Copy out, unchanged, the part of the material that starts with the line containing "Write the ABC notation for this score." and ends with the line containing "[AF][BG][BG][AF] [G2E2][AF][GE] |\", including both of those lines.

● **AVAILABLE RECORDS**:
══════════════════════════════

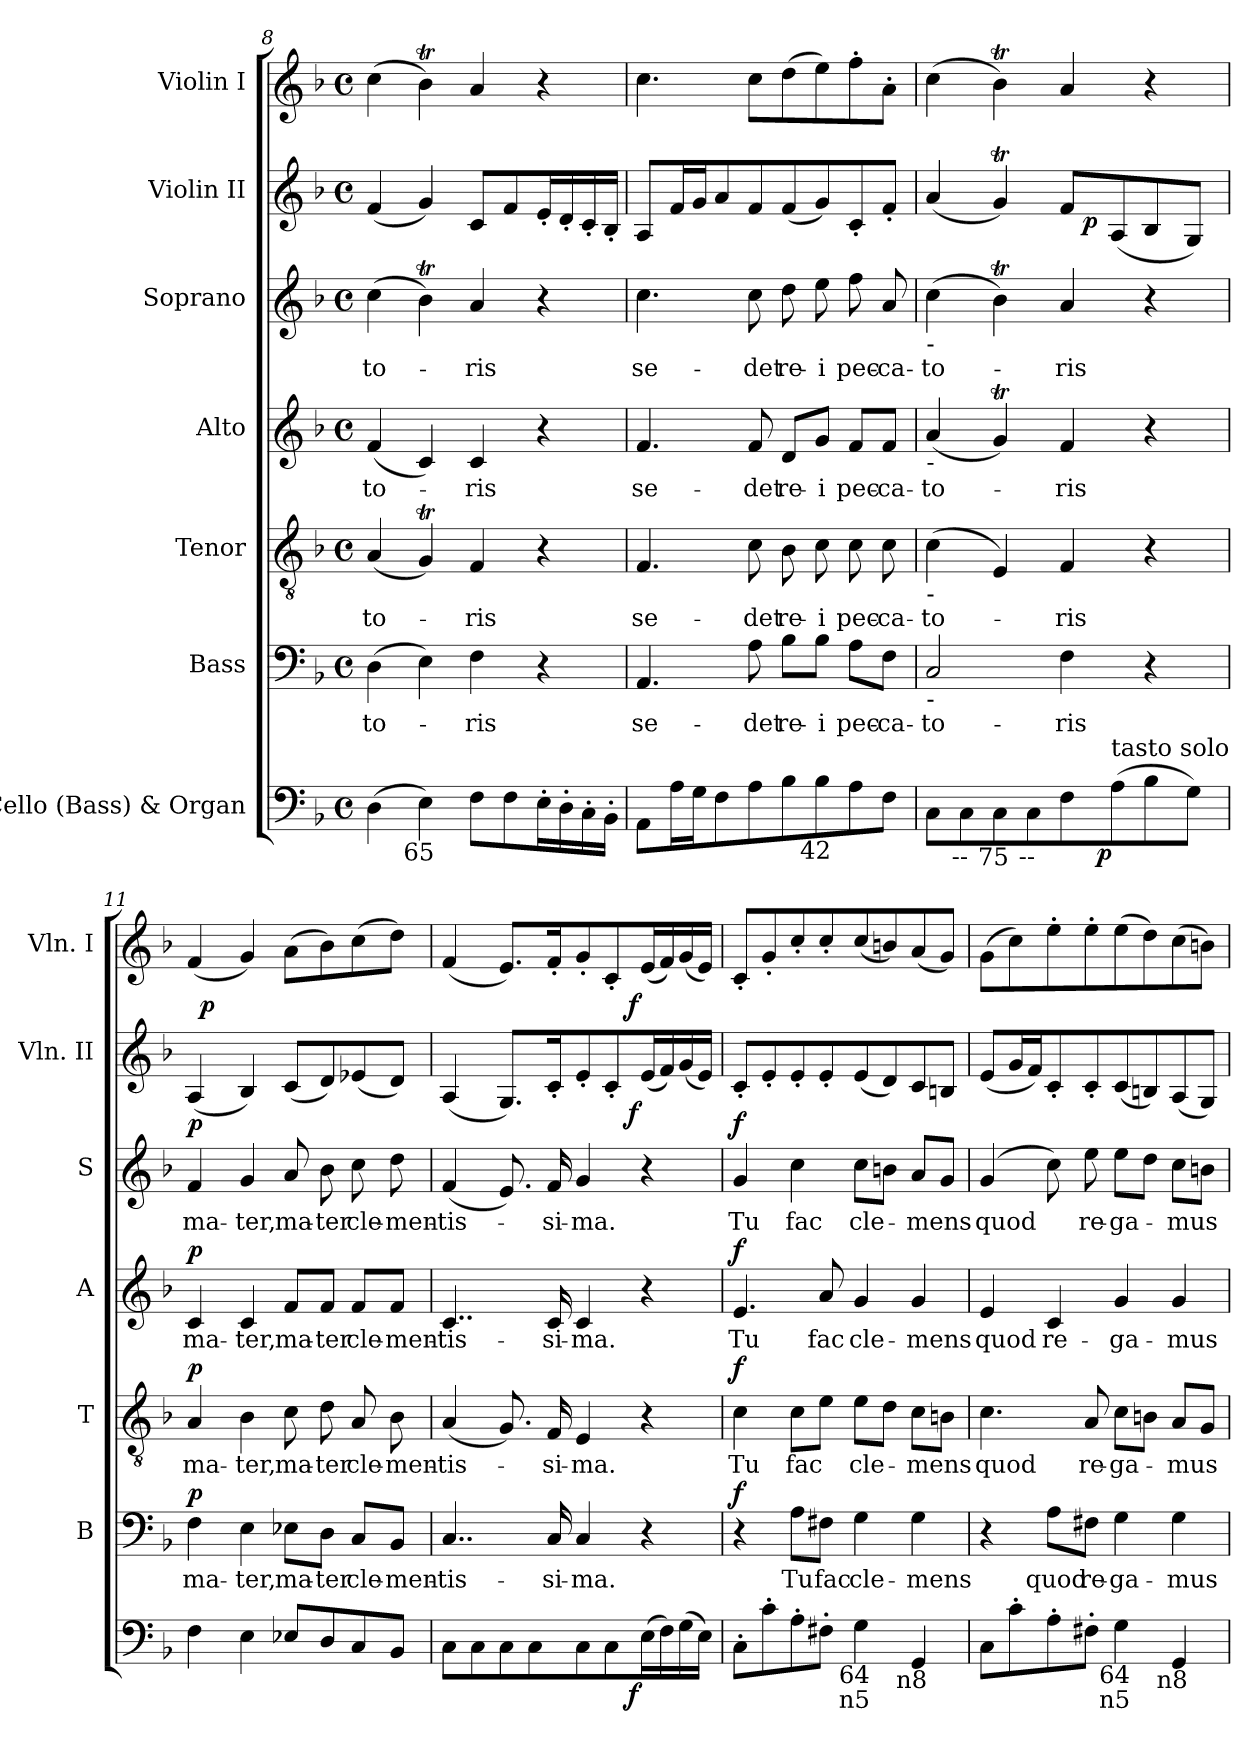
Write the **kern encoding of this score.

══════════════════════════════

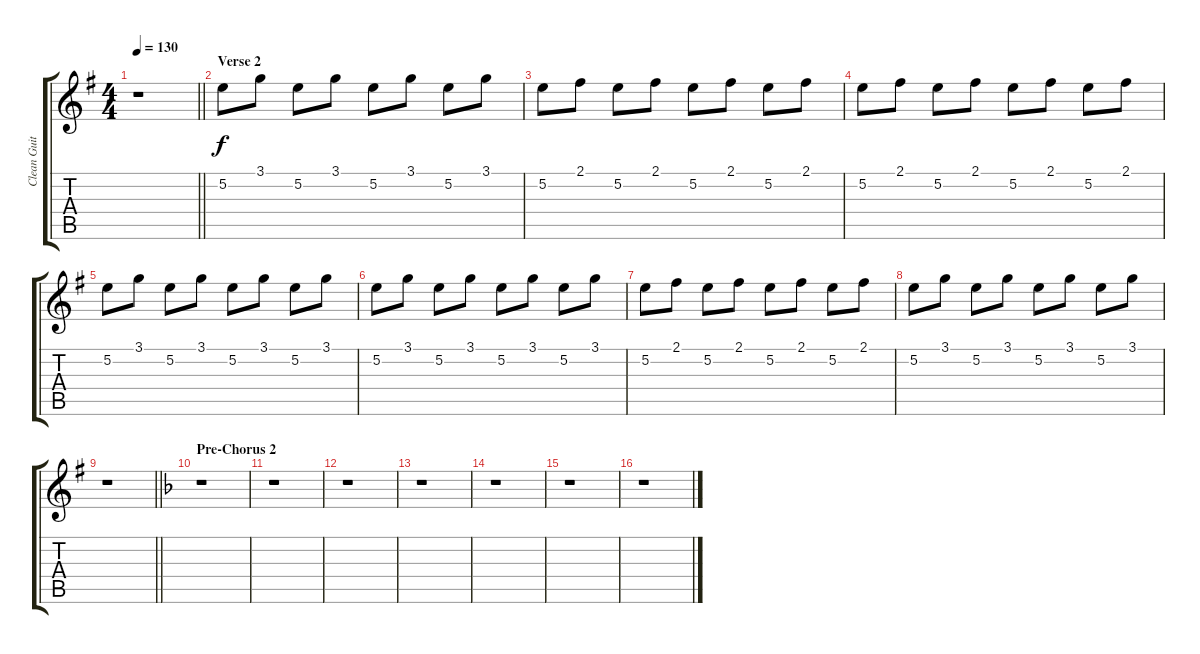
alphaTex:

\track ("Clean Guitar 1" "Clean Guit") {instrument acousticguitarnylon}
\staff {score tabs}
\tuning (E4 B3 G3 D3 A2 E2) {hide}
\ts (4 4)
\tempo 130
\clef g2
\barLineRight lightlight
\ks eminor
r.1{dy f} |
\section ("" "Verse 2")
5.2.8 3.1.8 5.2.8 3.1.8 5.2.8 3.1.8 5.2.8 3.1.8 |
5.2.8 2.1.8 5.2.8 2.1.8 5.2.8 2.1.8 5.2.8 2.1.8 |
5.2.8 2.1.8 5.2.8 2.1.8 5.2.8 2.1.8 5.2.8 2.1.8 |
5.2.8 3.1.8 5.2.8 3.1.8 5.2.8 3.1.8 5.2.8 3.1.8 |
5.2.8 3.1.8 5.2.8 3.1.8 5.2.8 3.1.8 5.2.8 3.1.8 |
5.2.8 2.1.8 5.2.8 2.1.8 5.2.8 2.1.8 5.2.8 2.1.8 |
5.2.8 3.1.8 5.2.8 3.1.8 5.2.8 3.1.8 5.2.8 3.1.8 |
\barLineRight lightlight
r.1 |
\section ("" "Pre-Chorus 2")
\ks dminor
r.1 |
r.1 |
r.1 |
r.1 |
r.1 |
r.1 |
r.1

══════════════════════════════

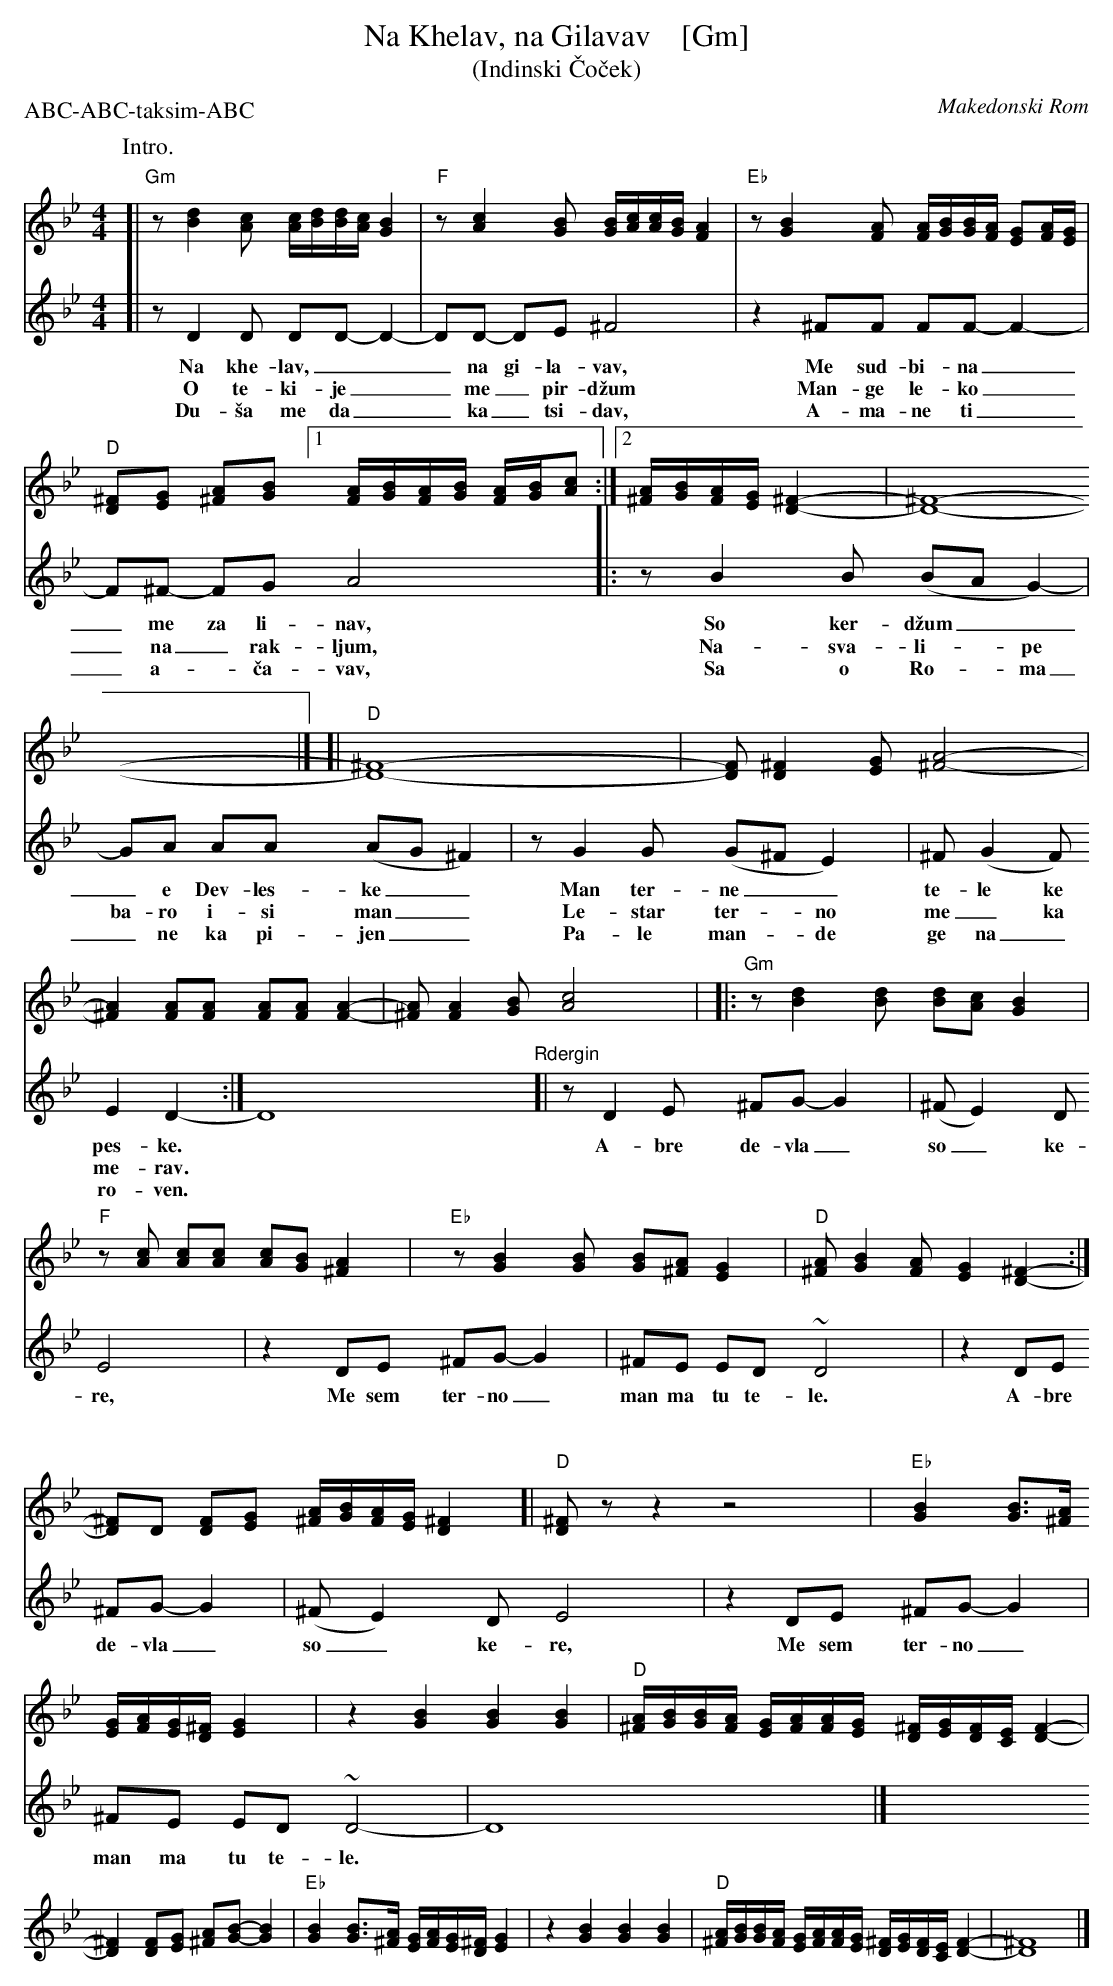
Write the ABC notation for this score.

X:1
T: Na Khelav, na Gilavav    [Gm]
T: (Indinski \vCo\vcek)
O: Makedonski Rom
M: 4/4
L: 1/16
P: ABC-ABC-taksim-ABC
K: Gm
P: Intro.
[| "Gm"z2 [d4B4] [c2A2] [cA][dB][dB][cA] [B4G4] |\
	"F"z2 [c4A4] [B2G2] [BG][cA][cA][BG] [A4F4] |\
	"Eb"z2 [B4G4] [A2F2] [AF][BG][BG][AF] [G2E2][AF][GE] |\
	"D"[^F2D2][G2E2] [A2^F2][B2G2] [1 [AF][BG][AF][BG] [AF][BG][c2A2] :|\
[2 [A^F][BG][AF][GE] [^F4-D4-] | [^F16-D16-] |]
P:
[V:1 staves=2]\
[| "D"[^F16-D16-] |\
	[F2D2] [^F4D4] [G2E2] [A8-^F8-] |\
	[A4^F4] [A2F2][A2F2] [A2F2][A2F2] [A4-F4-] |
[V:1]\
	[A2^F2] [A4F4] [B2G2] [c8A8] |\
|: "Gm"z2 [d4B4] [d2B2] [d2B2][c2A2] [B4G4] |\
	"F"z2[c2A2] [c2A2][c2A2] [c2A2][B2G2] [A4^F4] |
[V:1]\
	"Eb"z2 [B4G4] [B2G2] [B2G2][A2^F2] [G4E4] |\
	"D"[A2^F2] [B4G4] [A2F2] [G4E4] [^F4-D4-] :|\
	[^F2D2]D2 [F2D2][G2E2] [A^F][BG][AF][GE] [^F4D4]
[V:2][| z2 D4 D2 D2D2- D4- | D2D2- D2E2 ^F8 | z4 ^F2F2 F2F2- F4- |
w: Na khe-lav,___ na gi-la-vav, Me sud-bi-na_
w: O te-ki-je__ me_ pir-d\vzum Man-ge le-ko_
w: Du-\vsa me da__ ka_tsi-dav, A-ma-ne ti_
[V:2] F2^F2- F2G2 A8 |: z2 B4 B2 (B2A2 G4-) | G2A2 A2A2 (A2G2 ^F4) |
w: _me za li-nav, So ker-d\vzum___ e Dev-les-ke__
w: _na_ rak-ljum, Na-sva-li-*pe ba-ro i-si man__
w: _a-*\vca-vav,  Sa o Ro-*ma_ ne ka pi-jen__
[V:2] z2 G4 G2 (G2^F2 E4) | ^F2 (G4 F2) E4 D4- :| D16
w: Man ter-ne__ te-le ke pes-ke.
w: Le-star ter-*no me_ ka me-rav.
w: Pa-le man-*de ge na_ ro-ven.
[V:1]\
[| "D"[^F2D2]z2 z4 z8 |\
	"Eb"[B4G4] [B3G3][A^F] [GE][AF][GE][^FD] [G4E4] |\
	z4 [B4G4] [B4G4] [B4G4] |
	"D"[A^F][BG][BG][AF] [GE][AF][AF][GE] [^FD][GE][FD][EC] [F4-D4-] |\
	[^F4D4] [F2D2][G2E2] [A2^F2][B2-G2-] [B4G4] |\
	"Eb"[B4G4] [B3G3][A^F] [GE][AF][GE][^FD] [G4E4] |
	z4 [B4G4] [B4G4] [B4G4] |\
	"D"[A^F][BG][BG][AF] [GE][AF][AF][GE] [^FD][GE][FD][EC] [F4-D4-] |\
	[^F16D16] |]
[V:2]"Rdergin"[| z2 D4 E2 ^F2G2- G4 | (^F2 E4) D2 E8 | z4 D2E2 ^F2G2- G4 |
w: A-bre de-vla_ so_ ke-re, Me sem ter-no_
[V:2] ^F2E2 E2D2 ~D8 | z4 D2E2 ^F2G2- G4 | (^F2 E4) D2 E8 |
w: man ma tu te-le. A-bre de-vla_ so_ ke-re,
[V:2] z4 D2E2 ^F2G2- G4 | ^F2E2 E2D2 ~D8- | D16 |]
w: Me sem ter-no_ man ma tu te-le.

══════════════════════════════

● **RESPONSE TO THIS TASK**:
Write the ABC notation for this score.

X:1
T: Na Khelav, na Gilavav    [Gm]
T: (Indinski \vCo\vcek)
O: Makedonski Rom
M: 4/4
L: 1/16
P: ABC-ABC-taksim-ABC
K: Gm
P: Intro.
[| "Gm"z2 [d4B4] [c2A2] [cA][dB][dB][cA] [B4G4] |\
	"F"z2 [c4A4] [B2G2] [BG][cA][cA][BG] [A4F4] |\
	"Eb"z2 [B4G4] [A2F2] [AF][BG][BG][AF] [G2E2][AF][GE] |\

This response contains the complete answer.